Their grand attempt at artistic freedom, the experimental 1968 movie Head, and the forward-thinking music they created for the soundtrack, flopped with moviegoers and listeners. After that, the band couldn’t go back to the carefree pop days. They began to chafe at their restrictions.
Then There Were Two
Peter Tork was the first to leave the “Prefab Four”. He bought out the contract that he signed when first chosen for the band. Michael Nesmith, perhaps the staunchest of the band members in terms of his insistence on them doing their own work, followed Tork out the door to focus on the country-rock hybrid he’d been developing.
That left only Mickey Dolenz and Davy Jones in the fold.

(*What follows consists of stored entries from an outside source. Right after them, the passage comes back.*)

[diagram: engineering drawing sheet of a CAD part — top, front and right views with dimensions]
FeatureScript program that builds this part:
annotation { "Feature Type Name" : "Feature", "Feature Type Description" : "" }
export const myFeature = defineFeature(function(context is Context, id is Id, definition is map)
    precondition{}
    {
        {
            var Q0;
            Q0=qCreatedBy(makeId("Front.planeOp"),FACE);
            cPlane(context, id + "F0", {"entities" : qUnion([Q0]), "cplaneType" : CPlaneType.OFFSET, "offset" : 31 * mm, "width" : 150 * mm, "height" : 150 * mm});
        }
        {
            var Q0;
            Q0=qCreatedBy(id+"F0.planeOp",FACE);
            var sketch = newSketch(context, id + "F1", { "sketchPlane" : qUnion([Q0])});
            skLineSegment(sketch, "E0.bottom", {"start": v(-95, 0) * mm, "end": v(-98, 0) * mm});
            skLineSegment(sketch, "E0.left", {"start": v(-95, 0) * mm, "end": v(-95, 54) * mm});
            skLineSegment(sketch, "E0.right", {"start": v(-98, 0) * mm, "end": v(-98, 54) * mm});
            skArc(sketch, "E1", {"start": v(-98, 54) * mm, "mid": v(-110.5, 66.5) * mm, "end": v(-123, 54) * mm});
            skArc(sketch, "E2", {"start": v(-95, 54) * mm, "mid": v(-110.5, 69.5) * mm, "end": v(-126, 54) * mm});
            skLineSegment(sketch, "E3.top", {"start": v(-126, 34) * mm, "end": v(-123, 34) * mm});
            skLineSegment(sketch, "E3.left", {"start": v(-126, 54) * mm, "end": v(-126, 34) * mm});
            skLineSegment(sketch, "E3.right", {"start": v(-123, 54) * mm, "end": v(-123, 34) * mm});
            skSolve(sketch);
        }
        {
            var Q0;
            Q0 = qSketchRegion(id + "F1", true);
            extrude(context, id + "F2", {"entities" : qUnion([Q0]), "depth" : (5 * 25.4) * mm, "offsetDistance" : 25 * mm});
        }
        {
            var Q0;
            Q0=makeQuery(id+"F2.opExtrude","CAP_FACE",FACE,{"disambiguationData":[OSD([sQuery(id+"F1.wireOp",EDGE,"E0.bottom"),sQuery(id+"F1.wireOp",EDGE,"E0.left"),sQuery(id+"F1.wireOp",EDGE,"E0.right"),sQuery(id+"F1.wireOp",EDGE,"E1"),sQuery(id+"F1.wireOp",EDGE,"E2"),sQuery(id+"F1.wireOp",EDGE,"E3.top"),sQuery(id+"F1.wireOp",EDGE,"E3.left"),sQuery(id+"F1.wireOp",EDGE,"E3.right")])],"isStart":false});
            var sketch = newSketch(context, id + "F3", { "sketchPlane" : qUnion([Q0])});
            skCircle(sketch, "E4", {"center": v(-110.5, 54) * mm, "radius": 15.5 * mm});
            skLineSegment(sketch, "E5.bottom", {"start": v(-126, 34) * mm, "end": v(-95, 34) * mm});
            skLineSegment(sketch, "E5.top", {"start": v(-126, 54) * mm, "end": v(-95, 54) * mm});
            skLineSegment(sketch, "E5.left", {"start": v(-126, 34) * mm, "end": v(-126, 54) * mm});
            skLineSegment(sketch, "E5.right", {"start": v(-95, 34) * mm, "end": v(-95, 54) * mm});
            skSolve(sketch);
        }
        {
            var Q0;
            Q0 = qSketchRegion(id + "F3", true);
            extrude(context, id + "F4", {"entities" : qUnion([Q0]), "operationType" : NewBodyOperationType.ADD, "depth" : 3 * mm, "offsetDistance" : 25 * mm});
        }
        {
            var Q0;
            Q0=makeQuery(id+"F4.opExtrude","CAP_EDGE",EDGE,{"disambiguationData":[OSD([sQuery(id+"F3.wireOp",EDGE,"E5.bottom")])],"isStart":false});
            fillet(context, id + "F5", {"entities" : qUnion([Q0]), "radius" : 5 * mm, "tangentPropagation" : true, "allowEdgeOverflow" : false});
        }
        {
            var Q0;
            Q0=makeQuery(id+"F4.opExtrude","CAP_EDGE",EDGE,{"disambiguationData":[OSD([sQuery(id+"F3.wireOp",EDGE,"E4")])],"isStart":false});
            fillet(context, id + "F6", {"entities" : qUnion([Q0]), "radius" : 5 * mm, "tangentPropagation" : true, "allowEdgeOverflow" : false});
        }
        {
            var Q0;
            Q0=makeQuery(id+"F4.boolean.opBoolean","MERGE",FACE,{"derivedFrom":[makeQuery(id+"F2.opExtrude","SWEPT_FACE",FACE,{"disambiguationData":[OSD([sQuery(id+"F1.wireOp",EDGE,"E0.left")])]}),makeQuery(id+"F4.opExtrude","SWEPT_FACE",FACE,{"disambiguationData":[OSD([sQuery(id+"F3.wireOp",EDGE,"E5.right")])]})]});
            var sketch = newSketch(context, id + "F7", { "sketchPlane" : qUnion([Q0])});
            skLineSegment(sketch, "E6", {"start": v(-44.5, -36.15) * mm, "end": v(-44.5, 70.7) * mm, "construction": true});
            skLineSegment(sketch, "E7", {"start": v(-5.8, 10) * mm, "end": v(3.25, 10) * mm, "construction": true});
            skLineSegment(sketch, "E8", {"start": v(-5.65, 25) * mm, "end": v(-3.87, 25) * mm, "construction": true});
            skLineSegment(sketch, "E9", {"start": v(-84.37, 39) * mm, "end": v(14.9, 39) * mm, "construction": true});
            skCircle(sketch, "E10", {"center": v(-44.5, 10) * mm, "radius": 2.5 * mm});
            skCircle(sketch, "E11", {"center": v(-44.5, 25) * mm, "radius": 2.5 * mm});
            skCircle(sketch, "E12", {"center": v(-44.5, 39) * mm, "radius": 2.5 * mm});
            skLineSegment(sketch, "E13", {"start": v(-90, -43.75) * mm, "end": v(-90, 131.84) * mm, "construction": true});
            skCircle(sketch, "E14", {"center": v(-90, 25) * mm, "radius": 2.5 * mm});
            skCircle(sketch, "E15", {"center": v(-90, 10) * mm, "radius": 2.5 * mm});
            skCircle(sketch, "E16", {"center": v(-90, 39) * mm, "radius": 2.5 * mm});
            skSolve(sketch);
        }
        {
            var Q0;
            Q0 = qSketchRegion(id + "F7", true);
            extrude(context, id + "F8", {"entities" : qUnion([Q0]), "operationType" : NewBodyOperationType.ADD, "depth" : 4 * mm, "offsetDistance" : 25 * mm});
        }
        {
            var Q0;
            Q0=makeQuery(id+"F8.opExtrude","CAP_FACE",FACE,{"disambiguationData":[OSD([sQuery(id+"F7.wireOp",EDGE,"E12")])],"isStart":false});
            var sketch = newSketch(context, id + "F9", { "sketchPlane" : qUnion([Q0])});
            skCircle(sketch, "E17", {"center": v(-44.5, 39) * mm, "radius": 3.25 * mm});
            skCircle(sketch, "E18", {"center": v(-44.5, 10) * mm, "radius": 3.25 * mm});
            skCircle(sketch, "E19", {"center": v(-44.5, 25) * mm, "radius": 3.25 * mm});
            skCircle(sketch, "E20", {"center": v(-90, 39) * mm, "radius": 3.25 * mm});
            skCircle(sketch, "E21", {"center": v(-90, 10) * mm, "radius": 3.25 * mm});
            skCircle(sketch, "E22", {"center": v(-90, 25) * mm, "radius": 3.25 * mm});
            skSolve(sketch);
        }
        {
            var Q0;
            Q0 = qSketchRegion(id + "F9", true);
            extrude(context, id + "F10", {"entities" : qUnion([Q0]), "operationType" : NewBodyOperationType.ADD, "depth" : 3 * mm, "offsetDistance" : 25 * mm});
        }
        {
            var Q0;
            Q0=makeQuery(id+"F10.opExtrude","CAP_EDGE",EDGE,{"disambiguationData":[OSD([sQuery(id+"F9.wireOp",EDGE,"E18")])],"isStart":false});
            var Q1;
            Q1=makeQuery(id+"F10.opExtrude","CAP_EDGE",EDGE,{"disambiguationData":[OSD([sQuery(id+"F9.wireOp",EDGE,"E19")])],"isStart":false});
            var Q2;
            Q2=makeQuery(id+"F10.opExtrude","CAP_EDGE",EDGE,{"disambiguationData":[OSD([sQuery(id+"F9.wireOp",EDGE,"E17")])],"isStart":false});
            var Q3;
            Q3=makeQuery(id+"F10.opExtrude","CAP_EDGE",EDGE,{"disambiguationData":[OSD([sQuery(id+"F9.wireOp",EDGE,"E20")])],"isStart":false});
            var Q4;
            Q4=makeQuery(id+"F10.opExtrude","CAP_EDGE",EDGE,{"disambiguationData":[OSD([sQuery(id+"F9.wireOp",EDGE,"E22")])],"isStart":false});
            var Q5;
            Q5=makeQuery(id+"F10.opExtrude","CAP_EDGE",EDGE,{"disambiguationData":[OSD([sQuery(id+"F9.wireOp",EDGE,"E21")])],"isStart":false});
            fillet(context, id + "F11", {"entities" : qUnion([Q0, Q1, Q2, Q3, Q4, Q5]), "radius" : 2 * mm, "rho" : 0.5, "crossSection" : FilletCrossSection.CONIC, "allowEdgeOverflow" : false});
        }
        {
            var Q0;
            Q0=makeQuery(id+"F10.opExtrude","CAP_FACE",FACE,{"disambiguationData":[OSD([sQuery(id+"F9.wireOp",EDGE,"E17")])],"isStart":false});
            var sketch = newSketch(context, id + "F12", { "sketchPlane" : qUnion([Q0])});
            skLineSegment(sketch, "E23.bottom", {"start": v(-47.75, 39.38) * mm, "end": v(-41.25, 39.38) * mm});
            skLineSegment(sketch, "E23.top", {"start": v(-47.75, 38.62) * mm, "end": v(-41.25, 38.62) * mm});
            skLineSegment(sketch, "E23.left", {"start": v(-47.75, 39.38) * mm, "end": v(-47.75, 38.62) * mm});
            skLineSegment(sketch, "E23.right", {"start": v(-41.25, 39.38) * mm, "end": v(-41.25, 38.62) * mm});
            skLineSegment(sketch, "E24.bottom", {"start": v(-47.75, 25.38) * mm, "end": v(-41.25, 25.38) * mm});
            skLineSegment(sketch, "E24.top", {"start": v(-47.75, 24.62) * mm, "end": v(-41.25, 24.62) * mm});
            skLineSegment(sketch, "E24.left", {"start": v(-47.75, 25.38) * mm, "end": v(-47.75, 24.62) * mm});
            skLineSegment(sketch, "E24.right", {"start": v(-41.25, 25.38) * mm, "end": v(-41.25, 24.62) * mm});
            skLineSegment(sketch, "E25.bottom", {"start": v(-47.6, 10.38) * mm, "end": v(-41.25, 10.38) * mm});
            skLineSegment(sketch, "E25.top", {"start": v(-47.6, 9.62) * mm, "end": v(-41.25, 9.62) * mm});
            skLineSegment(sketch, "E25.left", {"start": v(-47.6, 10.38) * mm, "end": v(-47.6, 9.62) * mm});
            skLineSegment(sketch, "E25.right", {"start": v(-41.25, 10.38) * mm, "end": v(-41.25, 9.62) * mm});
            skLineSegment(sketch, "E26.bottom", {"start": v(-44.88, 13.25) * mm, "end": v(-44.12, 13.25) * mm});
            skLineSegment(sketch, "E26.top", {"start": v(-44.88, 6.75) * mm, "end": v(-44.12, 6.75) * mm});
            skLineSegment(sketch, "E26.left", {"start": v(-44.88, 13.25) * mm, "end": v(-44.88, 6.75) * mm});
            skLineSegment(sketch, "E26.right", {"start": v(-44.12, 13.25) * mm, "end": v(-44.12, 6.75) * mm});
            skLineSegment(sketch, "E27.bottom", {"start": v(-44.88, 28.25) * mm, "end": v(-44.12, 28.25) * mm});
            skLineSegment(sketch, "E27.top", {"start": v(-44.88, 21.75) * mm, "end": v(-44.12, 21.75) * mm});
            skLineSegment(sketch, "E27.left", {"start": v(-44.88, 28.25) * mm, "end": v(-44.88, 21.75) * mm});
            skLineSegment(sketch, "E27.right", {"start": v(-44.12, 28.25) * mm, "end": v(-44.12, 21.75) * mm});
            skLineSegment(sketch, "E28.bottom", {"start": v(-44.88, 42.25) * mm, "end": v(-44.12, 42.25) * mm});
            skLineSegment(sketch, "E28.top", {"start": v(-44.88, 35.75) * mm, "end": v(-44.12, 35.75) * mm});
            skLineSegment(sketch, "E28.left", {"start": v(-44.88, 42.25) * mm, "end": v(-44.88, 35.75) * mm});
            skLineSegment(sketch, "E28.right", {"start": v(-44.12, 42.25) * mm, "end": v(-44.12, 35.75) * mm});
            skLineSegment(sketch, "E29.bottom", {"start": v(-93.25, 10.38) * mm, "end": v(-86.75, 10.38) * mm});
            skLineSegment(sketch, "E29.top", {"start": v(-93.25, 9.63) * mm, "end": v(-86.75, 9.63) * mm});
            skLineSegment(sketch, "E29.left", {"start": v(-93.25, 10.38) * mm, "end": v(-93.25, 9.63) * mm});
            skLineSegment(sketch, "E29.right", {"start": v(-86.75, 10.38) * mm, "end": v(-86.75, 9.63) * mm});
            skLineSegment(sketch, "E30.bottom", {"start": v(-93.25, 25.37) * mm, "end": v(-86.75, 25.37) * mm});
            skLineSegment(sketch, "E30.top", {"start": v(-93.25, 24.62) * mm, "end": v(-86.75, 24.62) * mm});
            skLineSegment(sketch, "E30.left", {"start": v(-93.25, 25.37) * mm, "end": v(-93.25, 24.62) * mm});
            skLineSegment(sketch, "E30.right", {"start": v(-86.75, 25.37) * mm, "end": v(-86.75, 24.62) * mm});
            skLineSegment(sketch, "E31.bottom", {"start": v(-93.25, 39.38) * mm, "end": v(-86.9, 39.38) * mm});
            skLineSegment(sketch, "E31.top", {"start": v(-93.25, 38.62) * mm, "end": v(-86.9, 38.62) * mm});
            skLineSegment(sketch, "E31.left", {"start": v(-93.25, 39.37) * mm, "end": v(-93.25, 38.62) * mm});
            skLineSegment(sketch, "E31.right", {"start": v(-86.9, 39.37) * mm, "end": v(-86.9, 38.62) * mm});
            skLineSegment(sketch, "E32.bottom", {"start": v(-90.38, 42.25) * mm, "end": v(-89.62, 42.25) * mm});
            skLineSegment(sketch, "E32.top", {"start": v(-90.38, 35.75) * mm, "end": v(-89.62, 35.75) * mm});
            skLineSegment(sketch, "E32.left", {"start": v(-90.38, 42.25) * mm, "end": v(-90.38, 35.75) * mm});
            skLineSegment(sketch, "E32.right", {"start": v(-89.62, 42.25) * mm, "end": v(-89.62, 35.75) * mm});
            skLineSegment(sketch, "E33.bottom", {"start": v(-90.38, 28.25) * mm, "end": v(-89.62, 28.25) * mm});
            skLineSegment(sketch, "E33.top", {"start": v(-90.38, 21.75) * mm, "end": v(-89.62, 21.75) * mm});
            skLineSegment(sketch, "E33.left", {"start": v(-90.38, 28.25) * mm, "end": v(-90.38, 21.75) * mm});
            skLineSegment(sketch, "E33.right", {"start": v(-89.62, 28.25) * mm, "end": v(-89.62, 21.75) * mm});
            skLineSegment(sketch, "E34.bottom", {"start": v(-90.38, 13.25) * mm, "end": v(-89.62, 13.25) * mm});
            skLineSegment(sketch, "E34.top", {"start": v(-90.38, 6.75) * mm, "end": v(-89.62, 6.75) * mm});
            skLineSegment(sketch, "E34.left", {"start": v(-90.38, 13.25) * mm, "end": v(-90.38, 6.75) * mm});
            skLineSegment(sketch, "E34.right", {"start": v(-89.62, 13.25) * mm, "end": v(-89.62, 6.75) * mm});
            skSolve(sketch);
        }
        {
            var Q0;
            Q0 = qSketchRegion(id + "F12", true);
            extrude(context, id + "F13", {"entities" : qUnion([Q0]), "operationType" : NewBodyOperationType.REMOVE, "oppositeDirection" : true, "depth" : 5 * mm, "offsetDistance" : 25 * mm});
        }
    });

If they had complete freedom, they might have gone their own way as well at that time. But The Monkees were still obligated to deliver one more album, which meant that Dolenz and Jones soldiered on for the 1970 LP Changes.
The album title undersold what a transformation this was. After years of fighting for artistic independence, Jones and Dolenz focused on singing only, leaving session men to handle all the instrumental duties. In addition, the search for songwriting autonomy was abandoned, as Dolenz’s “Midnight Train” was the only song of a dozen on the record with a Monkee getting writing credit.
A Half-Hearted Farewell
In large part, Changes belonged to the writing team of Jeff Barry and Andy Kim, with longtime Monkees collaborators Tommy Boyce and Bobby Hart adding their production expertise. Jones and Dolenz were rarely even in the studio together, contributing their singing parts alone before going on their way.
Changes comes off sounding like an attempt to get The Monkees back to their lightweight pop glory. But it felt half-hearted. The album didn’t make much of a blip on listeners. Lead single “Oh My My” missed the Top 40.
Not long after the album was released, Davy Jones announced his departure from the band, essentially ending the group in the process. The Monkees would revive in the 80s, at which point Changes was nothing but a forgotten curio.